A nova alíquota será válida, em princípio, até novembro. A Receita não publicou uma estimativa de quanto o governo federal irá perder. Em nossos cálculos, com base nos números oficiais para os anos anteriores, durante os seis meses de vigência da medida estima-se entre R$ 250 milhões e R$ 500 milhões, a depender do volume de comercialização.
Quem ganha e quem perde
O decreto de Bolsonaro representa uma vitória parcial para a Associação Brasileira das Indústrias de Refrigerantes e Bebidas não Alcoólicas (Abir), que, num cenário ideal, gostaria de voltar a uma diferença de 16 pontos entre a alíquota do concentrado e a do refrigerante, o que resultaria em créditos aproximados de R$ 2 bilhões ao ano.
Em nota emitida em fevereiro, a associação entende que a caneta do presidente “demonstra uma decisão que, ao menos, possibilita um diálogo entre as partes para se chegar à uma decisão definitiva sobre a operação do pólo de concentrados na ZFM. Afinal, o decreto não garante uma alíquota sustentável de longo prazo que, minimamente, viabilize uma segurança jurídica para que as empresas possam programar investimentos na Região Norte. Os investimentos industriais guardam relação direta com o grau de confiança que os investidores têm nas regras do jogo”.
De parte da sociedade civil, a medida causou protestos. Em ofício enviado ao Palácio do Planalto, a organização não governamental ACT Promoção da Saúde cobra a revogação do decreto, levando em conta a situação devastadora atravessada pela economia brasileira diante da pandemia de Covid-19.
“Ao conceder benefícios fiscais para indústrias de bebidas adoçadas, o Brasil vai na contramão das melhores práticas internacionais”, argumenta. “A Organização Mundial da Saúde (OMS) e o Conselho Nacional de Saúde (CNS) recomendam tributos mais altos para bebidas adoçadas como medida capaz de aumentar seu preço, reduzir seu consumo, e consequentemente, melhorar a alimentação da população, prevenindo doenças crônicas não transmissíveis. Além de deixar de arrecadar milhões de reais, que seriam valiosos para o investimento em saúde, nosso país está incentivando o consumo de produtos que adoecem adultos e crianças, e aumentam os custos do Sistema Único de Saúde (SUS).”

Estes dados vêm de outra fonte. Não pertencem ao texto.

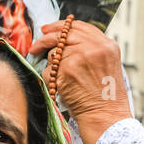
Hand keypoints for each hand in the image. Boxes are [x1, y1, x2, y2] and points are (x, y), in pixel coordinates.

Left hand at [28, 20, 128, 143]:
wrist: (106, 117)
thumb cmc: (106, 98)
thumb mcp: (106, 66)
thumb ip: (91, 50)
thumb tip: (63, 41)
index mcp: (107, 45)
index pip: (80, 27)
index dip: (61, 26)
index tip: (48, 29)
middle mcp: (95, 47)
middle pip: (63, 35)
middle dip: (46, 39)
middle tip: (36, 46)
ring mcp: (80, 57)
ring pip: (54, 54)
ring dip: (52, 66)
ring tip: (65, 81)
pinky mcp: (67, 70)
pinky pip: (48, 70)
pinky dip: (51, 80)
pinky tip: (63, 89)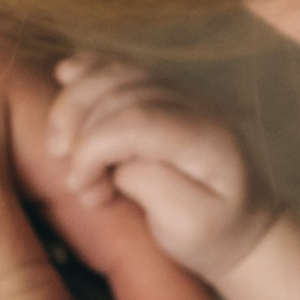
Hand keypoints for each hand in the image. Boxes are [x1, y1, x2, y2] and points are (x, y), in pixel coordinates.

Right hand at [41, 54, 279, 281]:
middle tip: (72, 180)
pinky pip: (120, 66)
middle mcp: (194, 104)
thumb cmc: (214, 232)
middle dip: (78, 131)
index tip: (80, 184)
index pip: (136, 119)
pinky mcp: (162, 92)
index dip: (94, 146)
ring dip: (74, 103)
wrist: (240, 225)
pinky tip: (65, 75)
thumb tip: (119, 163)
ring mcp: (179, 92)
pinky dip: (89, 70)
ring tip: (59, 148)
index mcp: (205, 137)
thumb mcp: (189, 226)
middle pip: (119, 91)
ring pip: (114, 73)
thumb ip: (154, 188)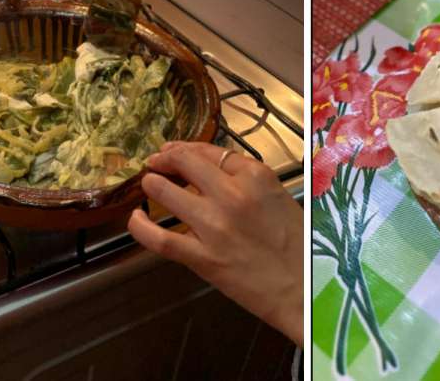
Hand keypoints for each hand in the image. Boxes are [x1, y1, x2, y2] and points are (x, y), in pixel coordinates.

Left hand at [127, 141, 302, 345]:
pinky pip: (160, 238)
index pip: (210, 151)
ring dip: (152, 185)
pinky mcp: (203, 258)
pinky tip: (134, 219)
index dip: (185, 148)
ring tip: (148, 185)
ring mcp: (214, 226)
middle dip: (164, 159)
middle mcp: (233, 194)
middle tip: (155, 164)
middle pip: (184, 162)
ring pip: (165, 192)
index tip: (172, 151)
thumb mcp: (280, 198)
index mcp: (257, 176)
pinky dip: (140, 227)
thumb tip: (212, 173)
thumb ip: (249, 182)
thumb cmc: (300, 246)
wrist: (305, 290)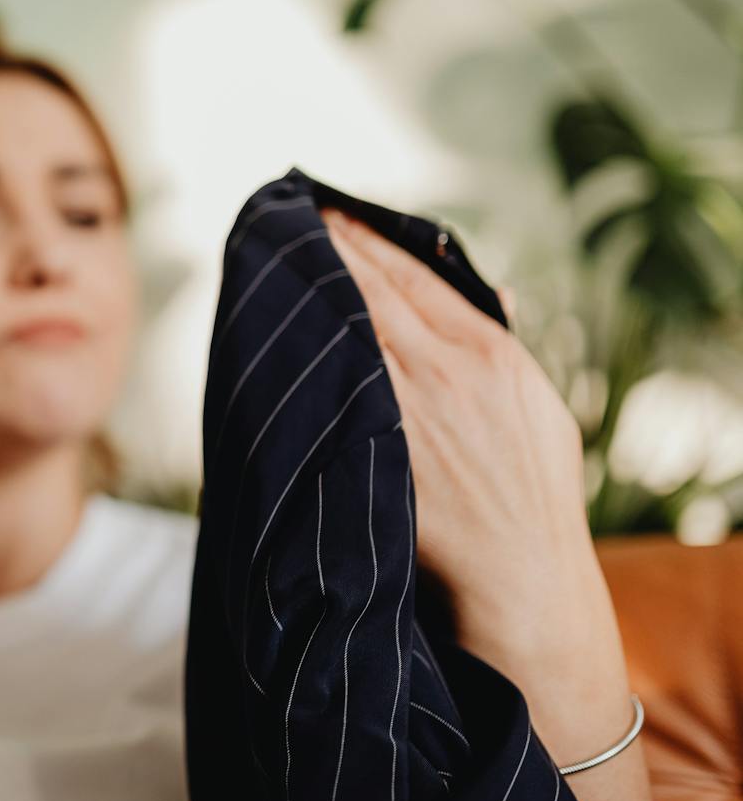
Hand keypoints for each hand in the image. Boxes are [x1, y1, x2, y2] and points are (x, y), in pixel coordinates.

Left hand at [320, 207, 656, 800]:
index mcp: (494, 354)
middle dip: (322, 249)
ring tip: (262, 254)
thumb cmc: (530, 506)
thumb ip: (501, 353)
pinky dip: (296, 347)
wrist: (522, 589)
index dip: (365, 239)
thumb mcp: (538, 415)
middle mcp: (453, 370)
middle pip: (370, 289)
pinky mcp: (377, 447)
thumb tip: (489, 290)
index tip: (326, 211)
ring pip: (343, 325)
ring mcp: (412, 407)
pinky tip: (266, 326)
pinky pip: (326, 382)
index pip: (416, 275)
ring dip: (301, 287)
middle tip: (276, 215)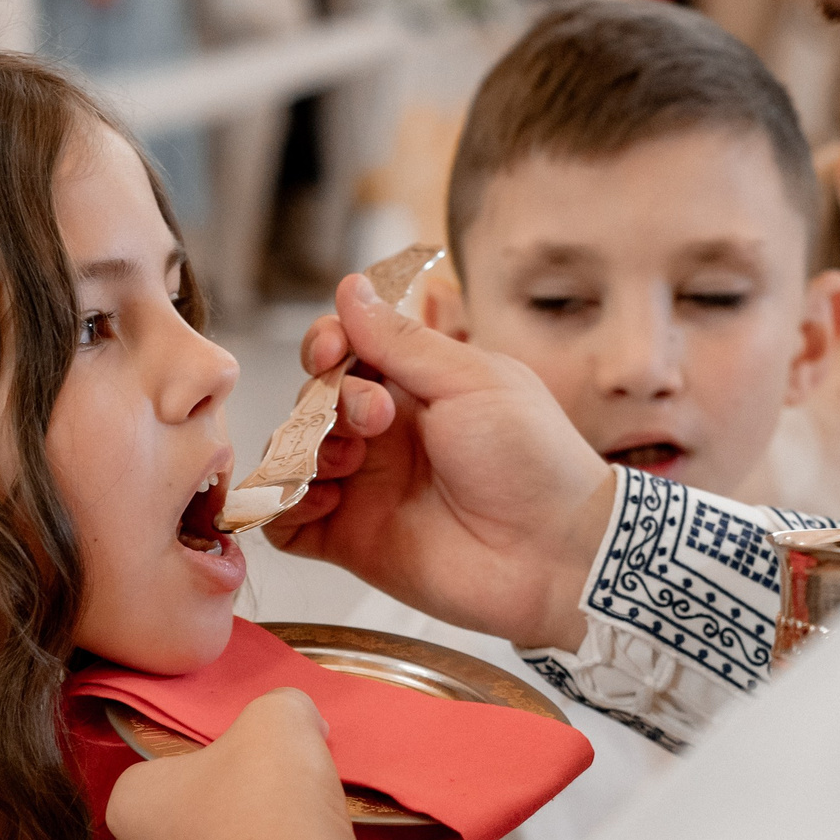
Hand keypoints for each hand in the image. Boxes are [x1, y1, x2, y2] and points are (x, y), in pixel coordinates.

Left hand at [107, 690, 368, 839]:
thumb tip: (298, 719)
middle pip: (195, 817)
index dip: (206, 754)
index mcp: (130, 806)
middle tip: (282, 785)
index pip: (158, 769)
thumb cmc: (265, 801)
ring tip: (311, 823)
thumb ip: (281, 705)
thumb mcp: (277, 718)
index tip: (248, 752)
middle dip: (237, 803)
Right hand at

Esse caso, mais um durante a pandemia, abre outro episódio da história da falsa polarização entre saúde e economia que os ultraliberais do governo Bolsonaro fazem questão de reforçar. Falsa, porque uma, a economia, não existe sem a outra, a saúde. Mais: saúde pública ruim produz óbvios impactos negativos nos cofres públicos.
Imagina-se que Paulo Guedes e sua equipe econômica saibam fazer contas. E, se sabem de matemática, a decisão de aumento nos créditos se mostra, mesmo, uma opção política por ajudar grandes empresas e abandonar as pequenas durante a crise, como o próprio ministro da Economia já afirmou no polêmico vídeo da reunião de Bolsonaro com o alto escalão do governo, liberado na semana passada pelo ministro do Supremo Tribunal Federal (STF) Celso de Mello.
Enquanto isso, em diversas partes do mundo, impostos sobre bebidas adoçadas foram adotados para coibir o consumo de refrigerantes e são acumuladas mais e mais evidências dos danos à saúde provocados pelos produtos das megaempresas de bebidas açucaradas.